Writing this while sat in front of a wood-fired range, watching the frost melt outside in the morning sun, I am experiencing what some might call smugness.
The Scandinavians, with their better acceptance of winter and of human pleasures, call it ‘hygge’: a self-hugging sense of security and convivial well-being.
But tradition, and a hyggish pride in the scale and order of my log pile, may not be the best environmental guides. My heating, cooking, and hot water are all wood fired, using fallen, seasoned wood from our hedges and woods.
I love the rhythm and immediacy of tending the stoves – but this is not the solution for an over-populated planet. Although theoretically carbon neutral, there can be no doubt that even with dry wood and efficient stoves, the resulting particulate pollution is a serious health issue, certainly in urban areas.
There is also an argument for leaving at least some fallen wood to decay naturally, providing habitat and food sources for birds and insects. The best wood should be used for timber, thus locking up the carbon contained within the wood for longer, and displacing steel.
An efficient heat pump is probably a greener solution in most cases – especially if we manage to decarbonise the National Grid by 2035, as many predict.
Nevertheless, when this newsletter is written, my inbox is empty and my head is ready to explode, I will push the keyboard aside and head out to Tor wood with chainsaw and axe, ready to cut and split the 20 tonnes of logs we use each winter.
Tragically, the prevalence of ash dieback (a fungal disease) means there is no shortage of fallen trees. Counting the 100 or so rings of the larger tree butts suggests that this wood was cleared for pit props and trench timbers, as so many were during World War One, when wood cover fell to five per cent in Britain.

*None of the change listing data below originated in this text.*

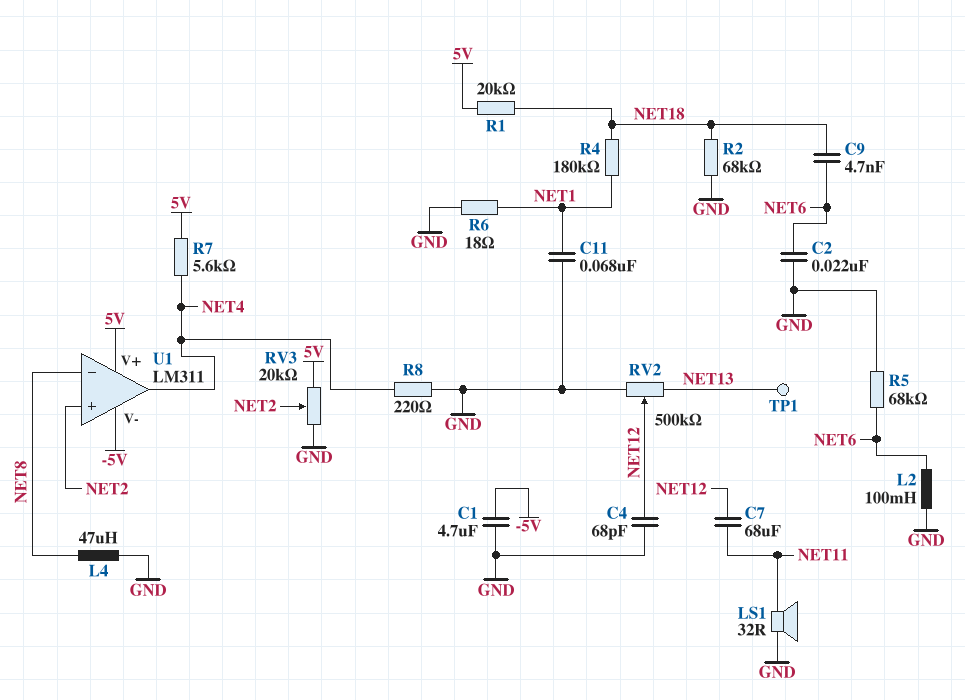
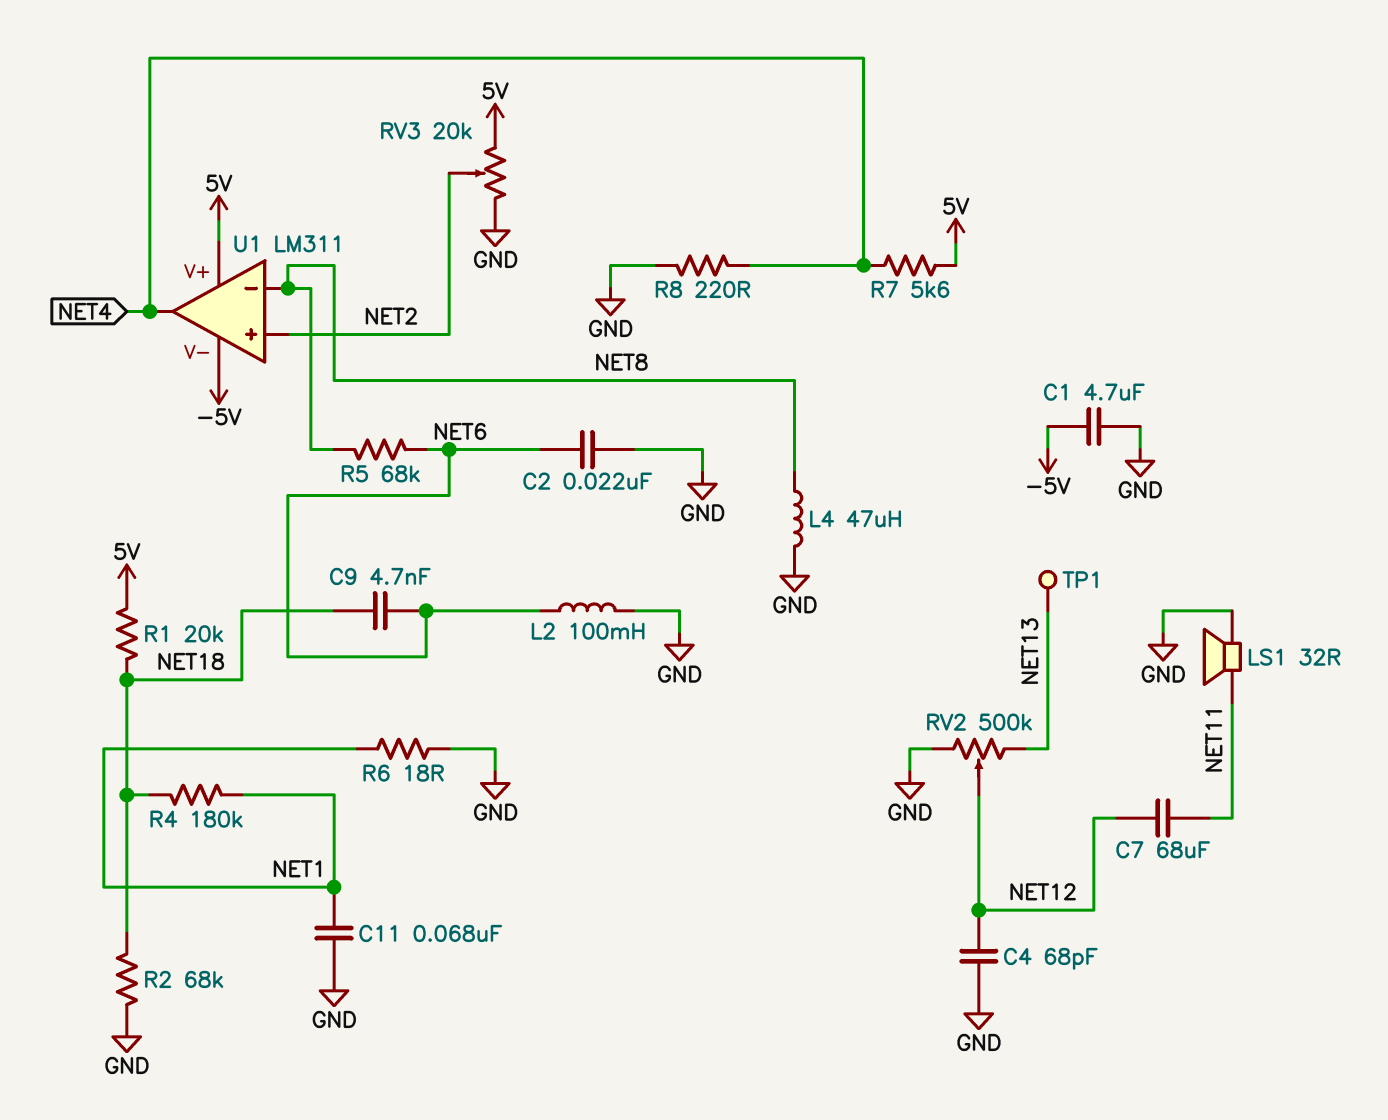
R5: 68k (GND, NET6) -> 68k (NET6, NET8)

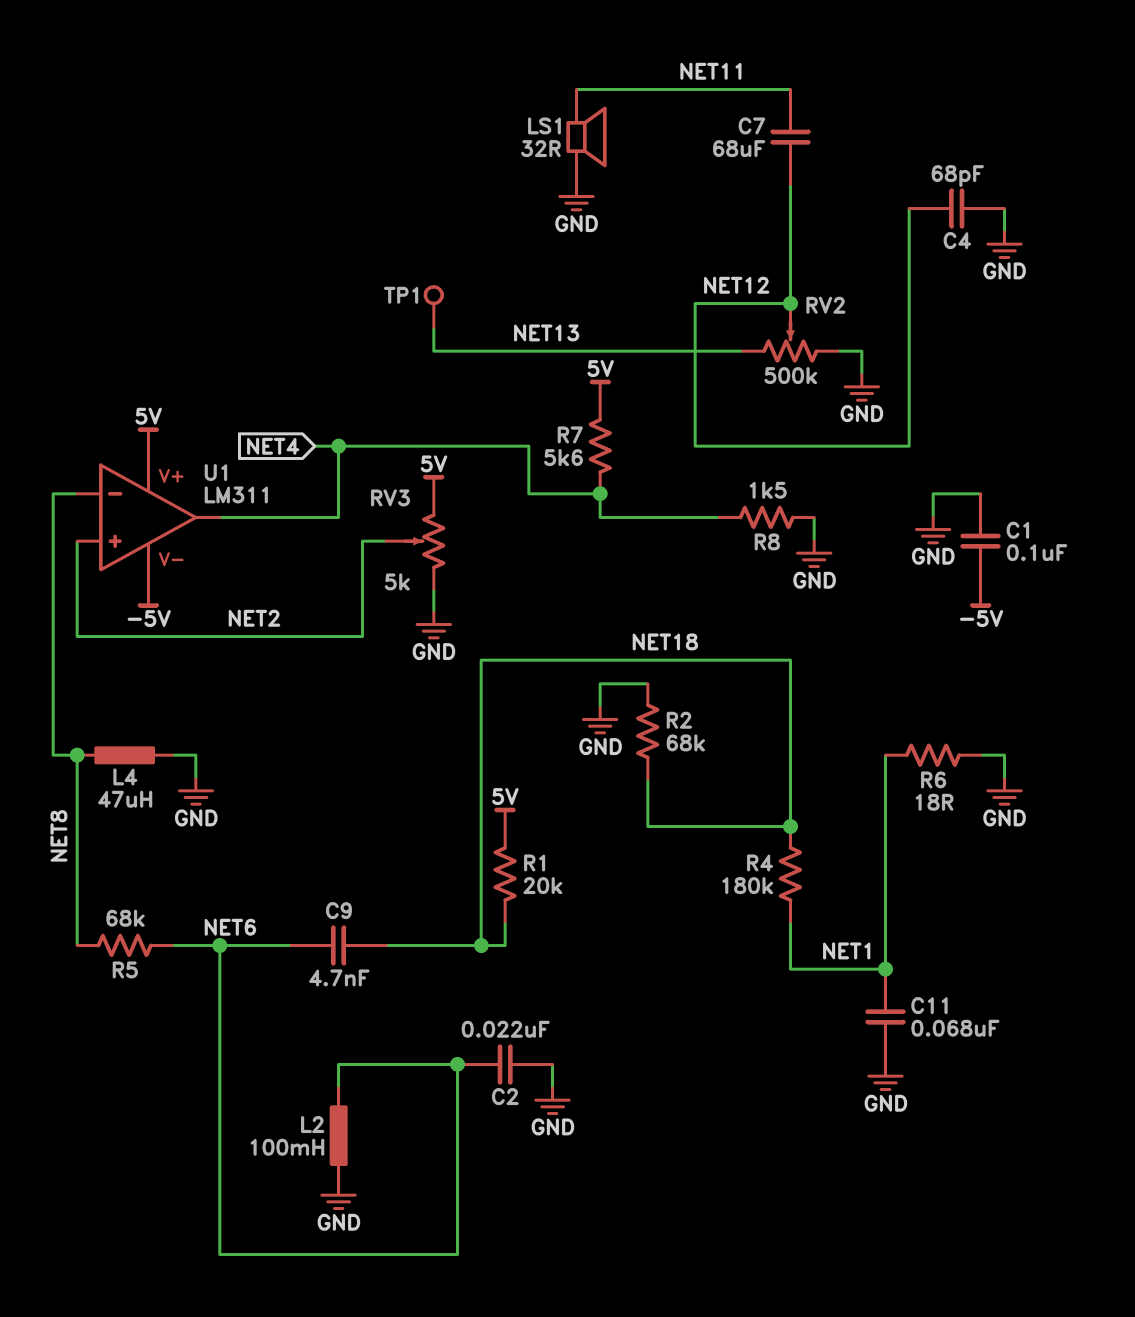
C1: 4.7uF (-5V, GND) -> 100nF (-5V, GND)
R8: 220 (GND, NET4) -> 1.5k (GND, NET4)
RV3: 20k (5V, GND, wiper NET2) -> 5k (5V, GND, wiper NET2)

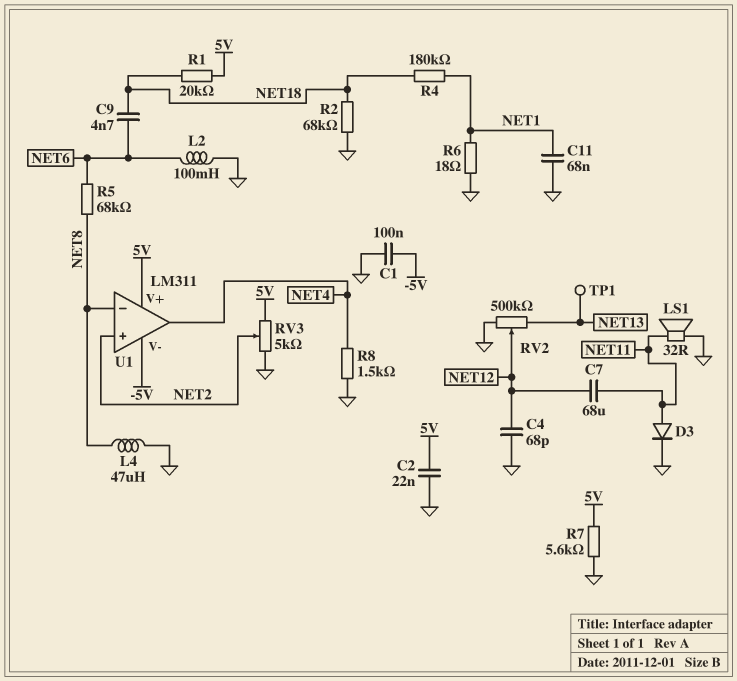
C2: 22nF (GND, NET6) -> 22nF (5V, GND)
D3: none -> diode (A NET11, K GND)
R7: 5.6k (5V, NET4) -> 5.6k (5V, GND)

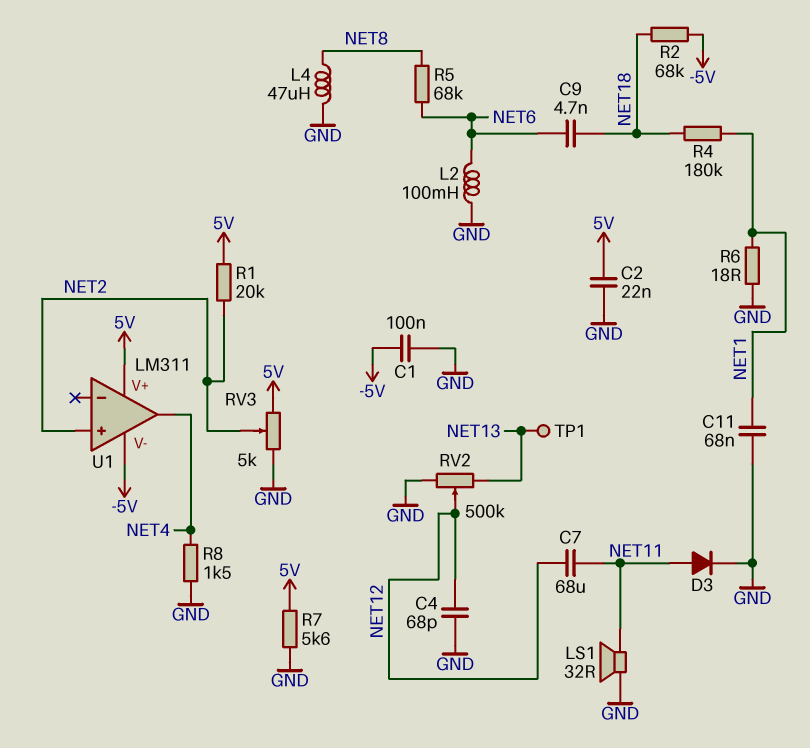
R1: 20k (5V, NET18) -> 20k (5V, NET2)
R2: 68k (GND, NET18) -> 68k (-5V, NET18)
U1 pin in-: NET8 -> none

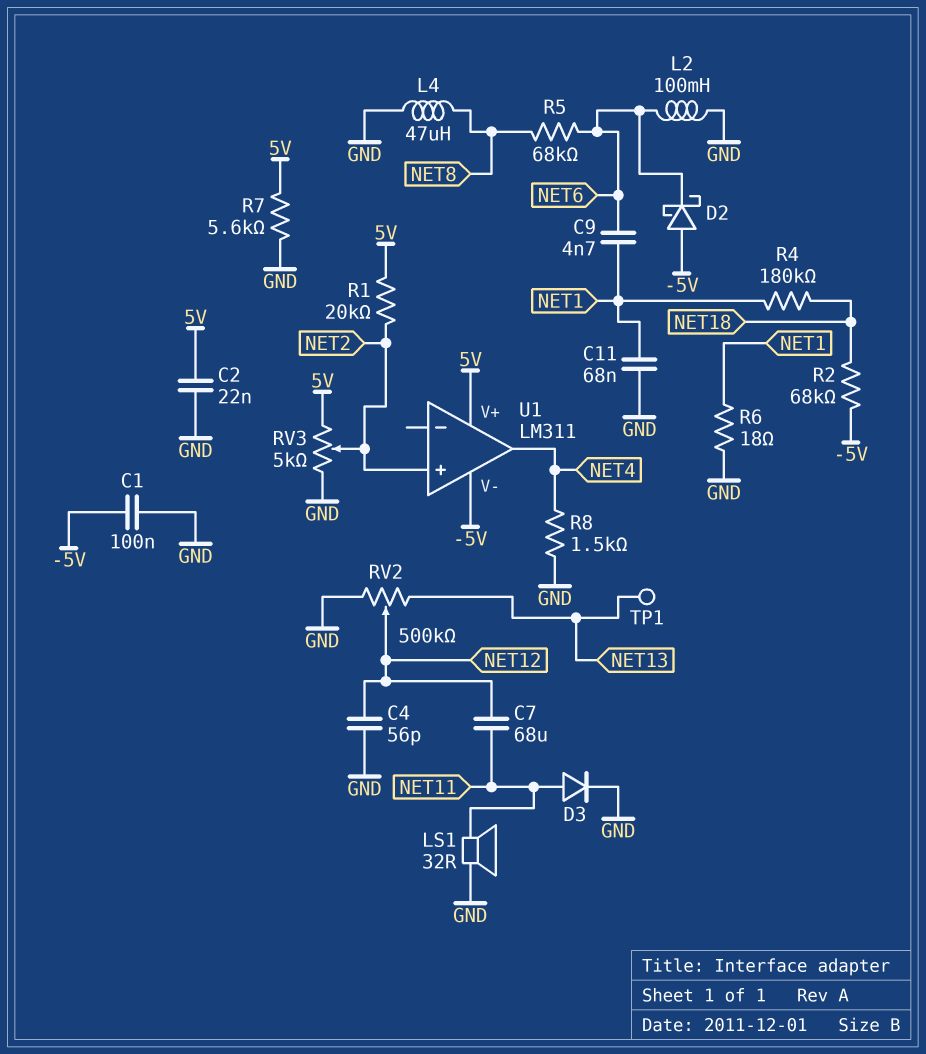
C4: 68pF (GND, NET12) -> 56pF (GND, NET12)
C9: 4.7nF (NET6, NET18) -> 4.7nF (NET1, NET6)
D2: none -> schottky (A -5V, K NET6)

The random spacing, even age, and prevalence of ash suggest that the wood was then left to regenerate naturally during the agricultural depression of the 1920s and 30s.
The 60-foot trees started dying five years ago. As the canopy thins, we are planting beech, sycamore, chestnut, and hazel underneath.
This was once our best wood for wild garlic, but as light levels increase below the ailing trees, garlic, primroses and bluebells are being replaced by the more light-hungry and competitive nettles and brambles.
I won’t live to see the mixed canopy we have planted grow up to replace the ash, but it makes me feel better about taking the fallen wood now.